■ Exercise aim ■
Answer these from the security reference text:
1. Which payload does it call the classic one for reaching files outside the intended directory?
2. Which SameSite values does it recommend setting on session cookies?
3. What URL does the attacker paste in the link-preview case?

■ Passage shown ■
=== Section Start ===
References: CWE-89, OWASP A03:2021.
A file path built from user input without validation, letting an attacker reach files outside the intended directory.
The classic payload is ../../../../etc/passwd. If your code joins user input onto a base path and reads the result, the user decides which file you open.
A download endpoint takes ?file=invoice.pdf and reads ./uploads/ plus the value. An attacker sends ../../.env and downloads your secrets.
Resolve the final path and check it still sits inside the directory you meant. Reject any input containing .. or absolute paths. Prefer an allowlist of known files over free-form names.
Hykaro flags this with semgrep data-flow rules from request input into filesystem calls.
References: CWE-22, OWASP A01:2021.
A request your server trusts because it carries the user's cookie, but which the user never meant to send.
If a state-changing endpoint relies only on the session cookie, any other site can trigger it. The browser attaches the cookie automatically, so a hidden form on a malicious page can POST to your /account/email as your logged-in user.
The user visits a forum while logged into your app. A hidden form there posts a new email to your account endpoint. The attacker now controls password recovery.
Require a CSRF token on state-changing requests, or set SameSite=Lax (or Strict) on session cookies so they are not sent on cross-site POSTs. Most frameworks ship CSRF protection, so the bug is usually a disabled or skipped check.
Hykaro flags missing CSRF protection and weak cookie attributes during the configuration checks.
References: CWE-352.
Turning untrusted bytes back into an object, where the act of rebuilding the object runs attacker-controlled code.
This bites Node apps that deserialize into class instances with a library that supports type hints, and PHP apps that call unserialize() on user input. The payload is not data, it is instructions.
An app stores a session as a serialized object in a cookie and trusts it on the way back in. An attacker crafts a payload that, when rebuilt, calls a method that runs a shell command.
Do not deserialize untrusted input into rich objects. Use plain JSON.parse for data, validate the shape with a schema, and never unserialize() anything a user can reach.
Hykaro flags unsafe deserialization sinks with semgrep and bearer.
References: CWE-502, OWASP A08:2021.
Your server makes an HTTP request to a URL the user controls, and the attacker points it somewhere internal.
Anything that fetches a user-supplied URL is a candidate: webhooks, link previews, image proxies, PDF renderers. From the outside the attacker cannot reach your internal network. Your server can, so they borrow it.
A link-preview feature fetches whatever URL a user pastes. An attacker pastes http://169.254.169.254/latest/meta-data/, and your server returns the cloud credentials from the metadata endpoint.
Validate the URL against an allowlist of hosts. Block private and link-local address ranges after resolving DNS. Do not follow redirects into ranges you just blocked.
Hykaro flags user-controlled outbound requests with semgrep data-flow rules.
=== Section End ===
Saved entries
=== Section Start ===
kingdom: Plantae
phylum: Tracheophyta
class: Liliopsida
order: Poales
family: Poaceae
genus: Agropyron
=== Section End ===
■ Written solution ■
1. ../../../../etc/passwd
2. Lax or Strict
3. http://169.254.169.254/latest/meta-data/